Two hours before a client's scheduled surgery, the nurse is completing the preoperative checklist. Which information requires immediate action by the nurse?
- A. Surgical consent form is not signed.
- B. Client's pulse oximeter reading is 96%.
- C. Preoperative chest x-ray report is not available.
- D. Preoperative serum potassium level is 2.8 mEq/L (2.8 mmol/L).
Correct Answer: D
Rationale: A potassium level of 2.8 mEq/L indicates severe hypokalemia, risking cardiac arrhythmias during surgery, requiring immediate correction.
The nurse is collecting a urine specimen for a client with symptoms related to urethritis. Which collection method should the nurse implement?
- A. First voided specimen in the morning.

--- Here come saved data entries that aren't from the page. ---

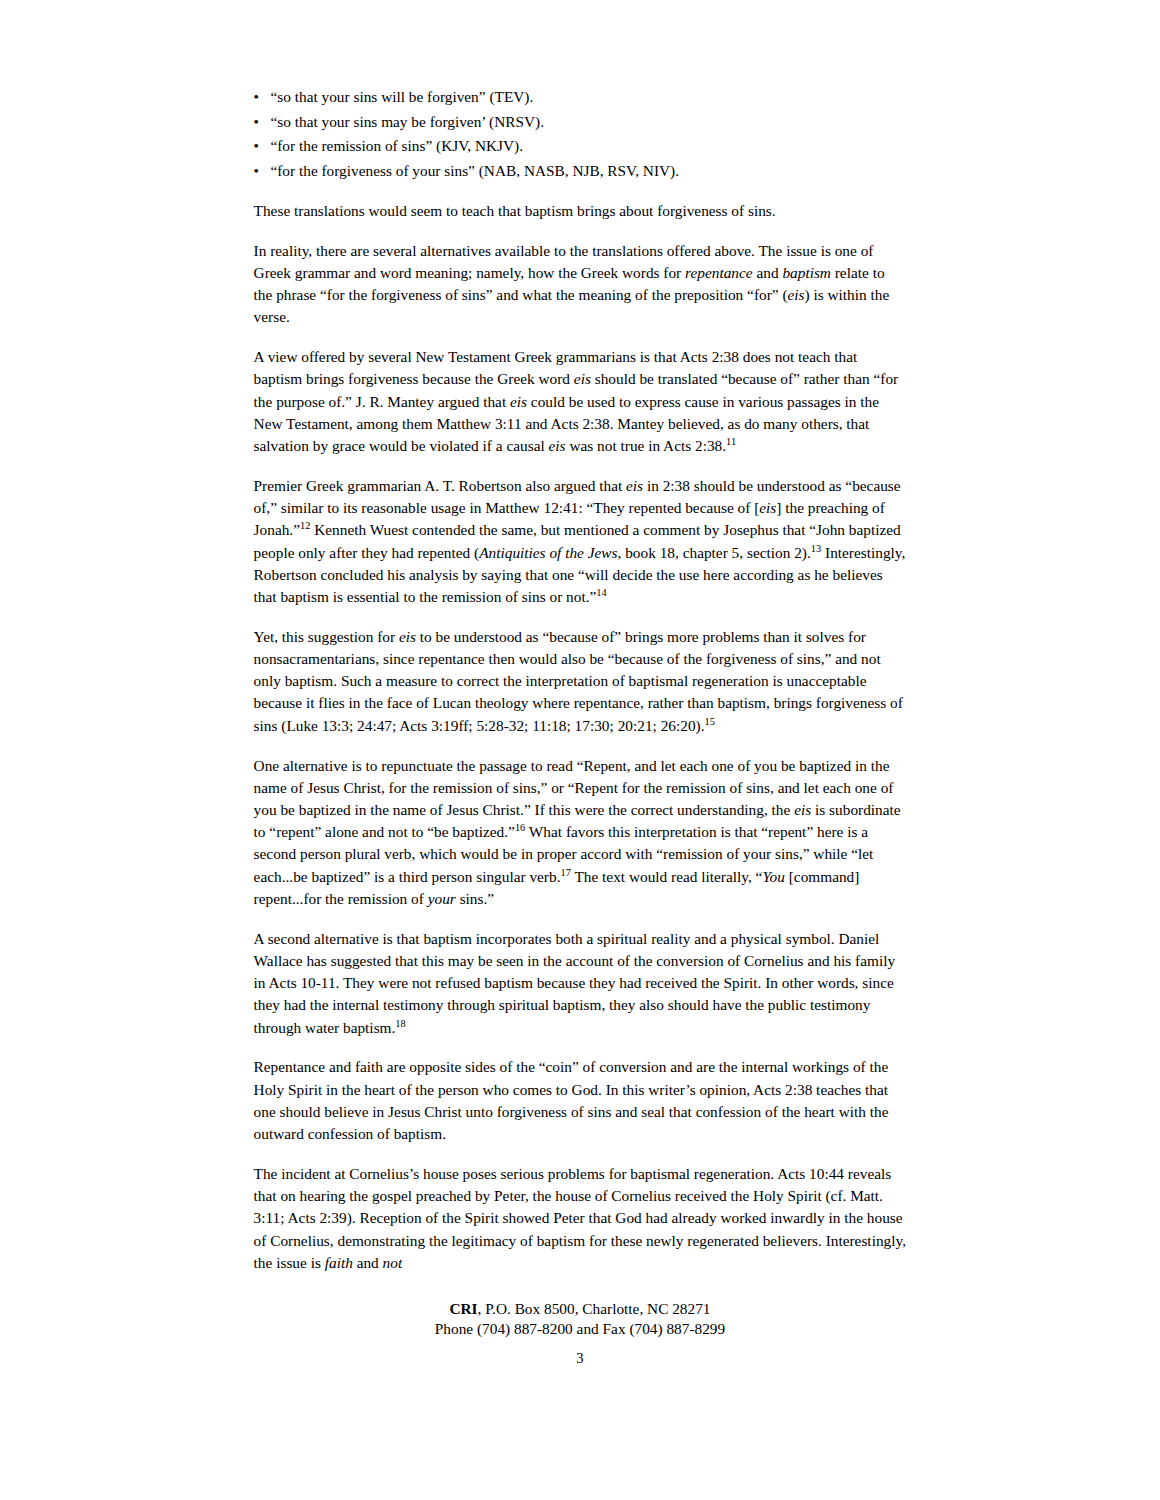“so that your sins will be forgiven” (TEV).
“so that your sins may be forgiven’ (NRSV).
“for the remission of sins” (KJV, NKJV).
“for the forgiveness of your sins” (NAB, NASB, NJB, RSV, NIV).
These translations would seem to teach that baptism brings about forgiveness of sins.
In reality, there are several alternatives available to the translations offered above. The issue is one of Greek grammar and word meaning; namely, how the Greek words for repentance and baptism relate to the phrase “for the forgiveness of sins” and what the meaning of the preposition “for” (eis) is within the verse.
A view offered by several New Testament Greek grammarians is that Acts 2:38 does not teach that baptism brings forgiveness because the Greek word eis should be translated “because of” rather than “for the purpose of.” J. R. Mantey argued that eis could be used to express cause in various passages in the New Testament, among them Matthew 3:11 and Acts 2:38. Mantey believed, as do many others, that salvation by grace would be violated if a causal eis was not true in Acts 2:38.11
Premier Greek grammarian A. T. Robertson also argued that eis in 2:38 should be understood as “because of,” similar to its reasonable usage in Matthew 12:41: “They repented because of [eis] the preaching of Jonah.”12 Kenneth Wuest contended the same, but mentioned a comment by Josephus that “John baptized people only after they had repented (Antiquities of the Jews, book 18, chapter 5, section 2).13 Interestingly, Robertson concluded his analysis by saying that one “will decide the use here according as he believes that baptism is essential to the remission of sins or not.”14
Yet, this suggestion for eis to be understood as “because of” brings more problems than it solves for nonsacramentarians, since repentance then would also be “because of the forgiveness of sins,” and not only baptism. Such a measure to correct the interpretation of baptismal regeneration is unacceptable because it flies in the face of Lucan theology where repentance, rather than baptism, brings forgiveness of sins (Luke 13:3; 24:47; Acts 3:19ff; 5:28-32; 11:18; 17:30; 20:21; 26:20).15
One alternative is to repunctuate the passage to read “Repent, and let each one of you be baptized in the name of Jesus Christ, for the remission of sins,” or “Repent for the remission of sins, and let each one of you be baptized in the name of Jesus Christ.” If this were the correct understanding, the eis is subordinate to “repent” alone and not to “be baptized.”16 What favors this interpretation is that “repent” here is a second person plural verb, which would be in proper accord with “remission of your sins,” while “let each...be baptized” is a third person singular verb.17 The text would read literally, “You [command] repent...for the remission of your sins.”
A second alternative is that baptism incorporates both a spiritual reality and a physical symbol. Daniel Wallace has suggested that this may be seen in the account of the conversion of Cornelius and his family in Acts 10-11. They were not refused baptism because they had received the Spirit. In other words, since they had the internal testimony through spiritual baptism, they also should have the public testimony through water baptism.18
Repentance and faith are opposite sides of the “coin” of conversion and are the internal workings of the Holy Spirit in the heart of the person who comes to God. In this writer’s opinion, Acts 2:38 teaches that one should believe in Jesus Christ unto forgiveness of sins and seal that confession of the heart with the outward confession of baptism.
The incident at Cornelius’s house poses serious problems for baptismal regeneration. Acts 10:44 reveals that on hearing the gospel preached by Peter, the house of Cornelius received the Holy Spirit (cf. Matt. 3:11; Acts 2:39). Reception of the Spirit showed Peter that God had already worked inwardly in the house of Cornelius, demonstrating the legitimacy of baptism for these newly regenerated believers. Interestingly, the issue is faith and not
CRI, P.O. Box 8500, Charlotte, NC 28271
Phone (704) 887-8200 and Fax (704) 887-8299
3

- B. A clean catch specimen.
- C. Any specimen voided after drinking adequate fluids.
- D. A 24-hour specimen.
Correct Answer: B
Rationale: A clean catch specimen minimizes contamination, providing accurate results for diagnosing urethritis, unlike other methods.
A middle-aged client reports a sudden onset of seeing flashing lights and floating spots. Which is the best nursing action?
- A. Initiate a referral for ophthalmic evaluation as soon as possible.
- B. Advise the client to maintain normal activities, but avoid contact sports until the spots resolve
- C. Instruct the client to rest, and report to the emergency department if eye pain develops.
- D. Tell the client to apply warm, moist compresses and notify the healthcare provider if there is no improvement.
Correct Answer: A
Rationale: Flashing lights and floaters suggest retinal detachment, requiring urgent ophthalmic evaluation.